START Data

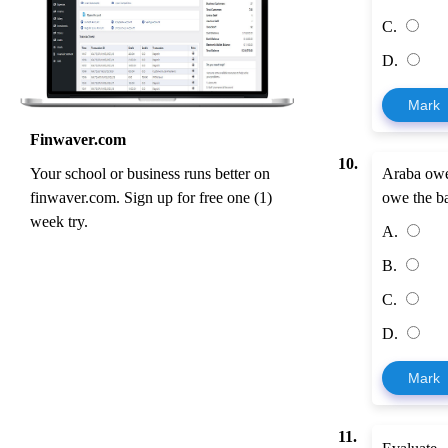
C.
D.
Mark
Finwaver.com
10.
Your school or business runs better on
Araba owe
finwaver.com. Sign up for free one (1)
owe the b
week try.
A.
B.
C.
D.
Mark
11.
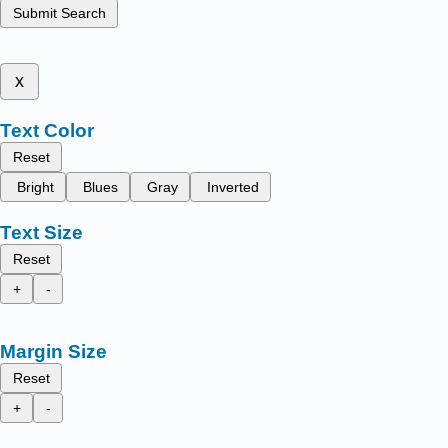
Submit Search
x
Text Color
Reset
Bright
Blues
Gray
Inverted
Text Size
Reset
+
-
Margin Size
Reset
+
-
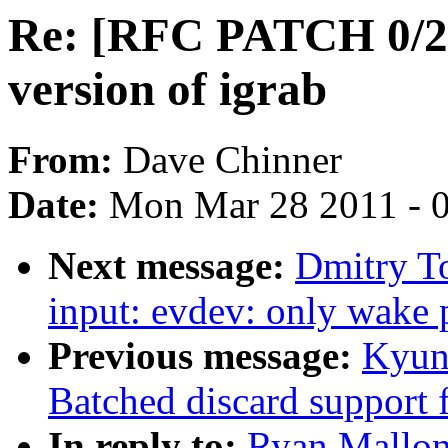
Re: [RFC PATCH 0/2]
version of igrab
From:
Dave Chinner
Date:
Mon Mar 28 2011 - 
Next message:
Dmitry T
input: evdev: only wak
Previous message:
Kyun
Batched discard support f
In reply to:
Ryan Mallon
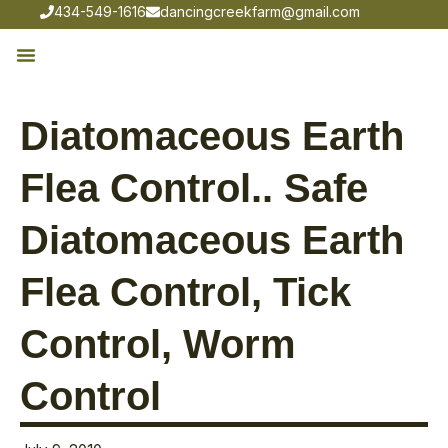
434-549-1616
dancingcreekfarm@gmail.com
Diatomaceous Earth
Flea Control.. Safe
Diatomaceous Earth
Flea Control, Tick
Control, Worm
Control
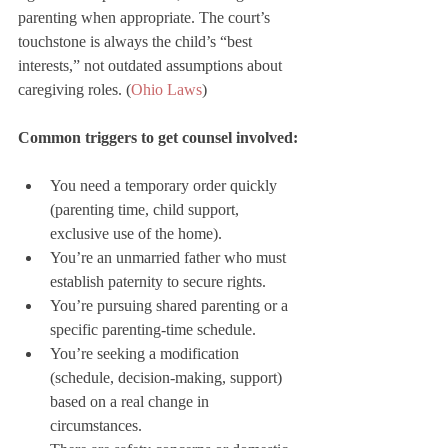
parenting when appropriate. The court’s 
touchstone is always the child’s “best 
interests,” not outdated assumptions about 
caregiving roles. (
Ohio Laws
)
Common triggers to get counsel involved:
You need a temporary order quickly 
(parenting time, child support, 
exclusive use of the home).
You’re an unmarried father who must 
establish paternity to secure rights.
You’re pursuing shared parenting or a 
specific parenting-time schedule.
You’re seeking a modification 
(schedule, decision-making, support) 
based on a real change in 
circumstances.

END Data
START Data

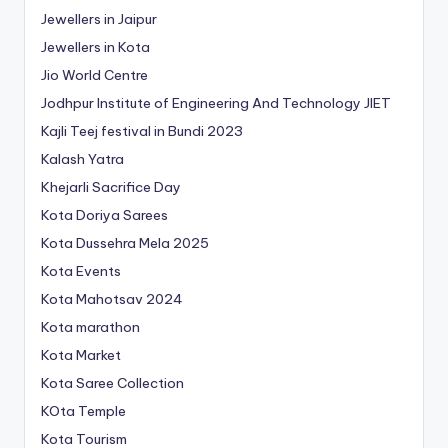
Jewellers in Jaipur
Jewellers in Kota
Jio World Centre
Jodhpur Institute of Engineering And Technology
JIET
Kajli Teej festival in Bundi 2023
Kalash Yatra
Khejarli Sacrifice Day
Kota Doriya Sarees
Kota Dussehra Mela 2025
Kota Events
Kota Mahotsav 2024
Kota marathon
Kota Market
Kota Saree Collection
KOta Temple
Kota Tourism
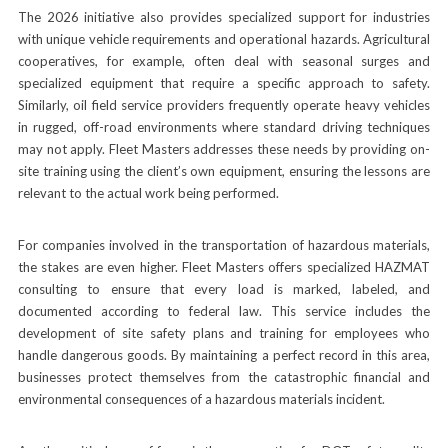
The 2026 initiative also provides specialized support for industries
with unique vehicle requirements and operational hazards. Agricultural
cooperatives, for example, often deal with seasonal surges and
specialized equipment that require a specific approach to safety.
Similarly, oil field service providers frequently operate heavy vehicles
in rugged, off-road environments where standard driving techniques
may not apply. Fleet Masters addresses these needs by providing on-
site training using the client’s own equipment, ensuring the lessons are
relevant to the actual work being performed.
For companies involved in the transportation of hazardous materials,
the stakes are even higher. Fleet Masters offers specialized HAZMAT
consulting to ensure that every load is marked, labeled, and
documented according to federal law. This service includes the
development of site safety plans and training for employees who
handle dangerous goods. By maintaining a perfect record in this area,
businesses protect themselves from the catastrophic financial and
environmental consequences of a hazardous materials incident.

END Data
START Data

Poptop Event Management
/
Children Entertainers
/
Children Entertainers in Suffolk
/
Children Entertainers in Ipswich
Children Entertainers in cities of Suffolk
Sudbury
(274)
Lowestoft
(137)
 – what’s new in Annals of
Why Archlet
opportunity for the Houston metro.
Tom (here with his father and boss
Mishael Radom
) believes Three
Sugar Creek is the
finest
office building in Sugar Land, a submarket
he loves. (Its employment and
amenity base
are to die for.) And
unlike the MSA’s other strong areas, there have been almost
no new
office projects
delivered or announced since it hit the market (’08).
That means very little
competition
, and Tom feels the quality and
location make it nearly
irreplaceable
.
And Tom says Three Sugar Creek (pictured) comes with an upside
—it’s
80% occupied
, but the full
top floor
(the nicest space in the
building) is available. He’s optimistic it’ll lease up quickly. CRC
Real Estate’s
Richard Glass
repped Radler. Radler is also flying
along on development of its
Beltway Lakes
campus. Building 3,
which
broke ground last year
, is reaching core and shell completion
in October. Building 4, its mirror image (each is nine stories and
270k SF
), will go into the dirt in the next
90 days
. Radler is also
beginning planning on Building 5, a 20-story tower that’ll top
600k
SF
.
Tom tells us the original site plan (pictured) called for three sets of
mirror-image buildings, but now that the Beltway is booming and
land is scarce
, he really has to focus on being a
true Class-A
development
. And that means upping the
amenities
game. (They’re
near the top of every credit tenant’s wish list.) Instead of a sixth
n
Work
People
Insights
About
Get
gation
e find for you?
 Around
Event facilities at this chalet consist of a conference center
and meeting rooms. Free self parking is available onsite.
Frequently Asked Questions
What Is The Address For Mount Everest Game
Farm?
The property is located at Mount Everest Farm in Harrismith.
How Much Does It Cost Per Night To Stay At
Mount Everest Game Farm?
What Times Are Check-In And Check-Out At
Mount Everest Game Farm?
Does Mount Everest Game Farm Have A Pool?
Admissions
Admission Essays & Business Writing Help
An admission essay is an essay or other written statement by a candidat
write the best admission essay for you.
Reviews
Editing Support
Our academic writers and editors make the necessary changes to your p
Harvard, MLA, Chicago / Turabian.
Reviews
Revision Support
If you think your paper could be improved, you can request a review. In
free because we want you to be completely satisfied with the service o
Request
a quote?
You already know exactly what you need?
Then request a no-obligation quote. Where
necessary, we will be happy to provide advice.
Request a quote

END Data

= Required action =
In the listing above, locate the line containing "You’re an unmarried father who must" and the line containing "circumstances.". Extract those two lines and every line between them, exactly as written, and only those.

= Your solution =
You’re an unmarried father who must 
establish paternity to secure rights.
You’re pursuing shared parenting or a 
specific parenting-time schedule.
You’re seeking a modification 
(schedule, decision-making, support) 
based on a real change in 
circumstances.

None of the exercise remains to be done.